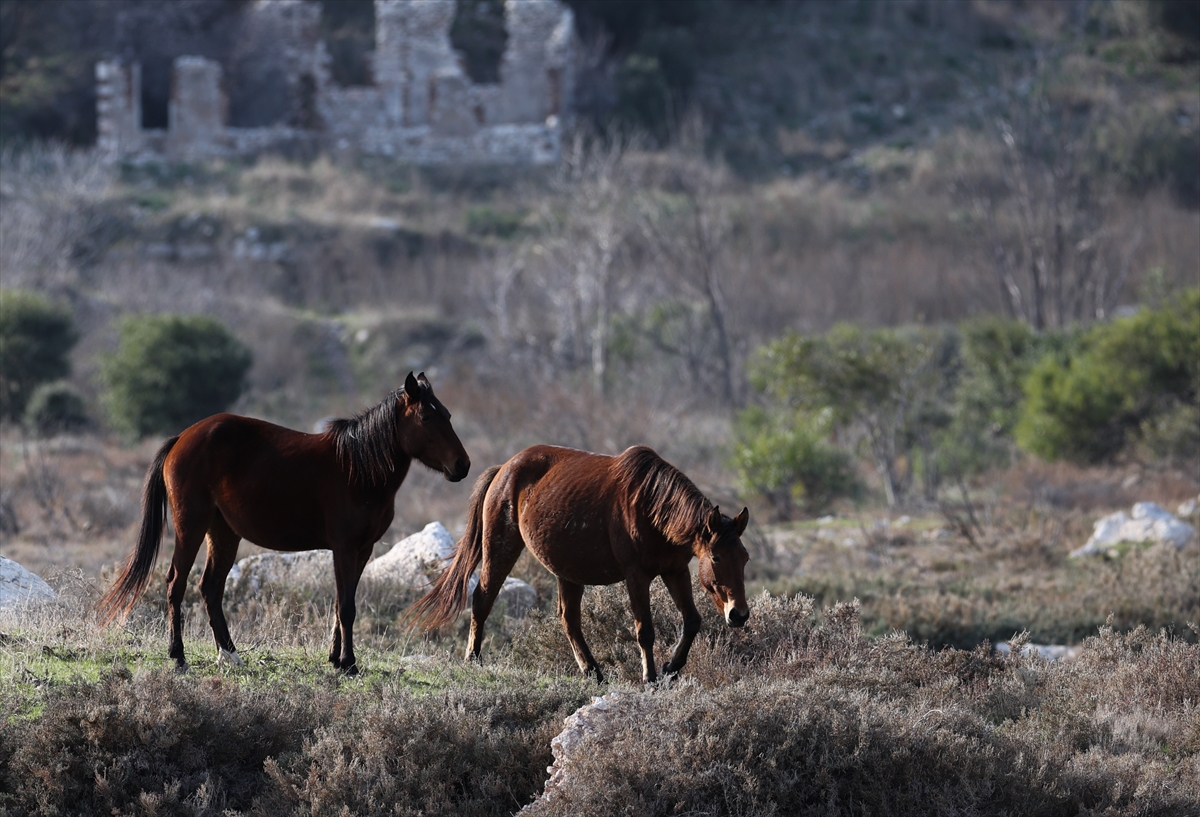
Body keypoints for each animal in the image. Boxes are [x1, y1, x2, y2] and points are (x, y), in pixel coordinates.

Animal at [99, 371, 468, 671]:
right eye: (426, 416)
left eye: (448, 415)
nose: (461, 465)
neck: (359, 469)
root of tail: (182, 438)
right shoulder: (345, 548)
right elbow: (346, 606)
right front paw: (348, 663)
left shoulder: (362, 550)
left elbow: (342, 601)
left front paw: (336, 658)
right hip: (191, 527)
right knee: (177, 584)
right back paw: (178, 656)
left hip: (223, 532)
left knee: (210, 588)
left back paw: (231, 655)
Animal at [412, 443, 748, 676]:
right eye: (716, 557)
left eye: (744, 558)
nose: (739, 614)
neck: (652, 508)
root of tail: (503, 469)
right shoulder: (636, 575)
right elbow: (645, 631)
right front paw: (650, 678)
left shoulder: (675, 570)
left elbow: (692, 621)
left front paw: (671, 669)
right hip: (501, 547)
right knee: (483, 598)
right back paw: (474, 658)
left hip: (567, 572)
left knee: (569, 619)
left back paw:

-=-=-

### WHAT THE TASK REQUIRES
Please retype the data exactly, but do not carry over any picture.

### FINISHED TASK
Body keypoints for each animal in the image. Boxes are [x1, y1, x2, y2] and points are (x, y), in pixel coordinates.

Animal at [99, 371, 468, 671]:
right eye: (426, 416)
left eye: (448, 415)
nose: (461, 465)
neck: (359, 469)
root of tail: (182, 438)
right shoulder: (345, 548)
right elbow: (346, 606)
right front paw: (348, 663)
left shoulder: (362, 550)
left elbow: (342, 601)
left front paw: (336, 658)
right hip: (191, 527)
right knee: (177, 584)
right back paw: (178, 656)
left hip: (223, 532)
left knee: (210, 588)
left back paw: (231, 655)
Animal at [412, 443, 748, 676]:
right eye: (716, 557)
left eye: (744, 558)
nose: (739, 614)
neck: (652, 508)
root of tail: (503, 469)
right shoulder: (636, 575)
right elbow: (645, 631)
right front paw: (650, 678)
left shoulder: (675, 570)
left elbow: (692, 621)
left front paw: (671, 669)
right hip: (501, 547)
right knee: (483, 598)
right back paw: (474, 658)
left hip: (567, 572)
left knee: (569, 619)
left back paw:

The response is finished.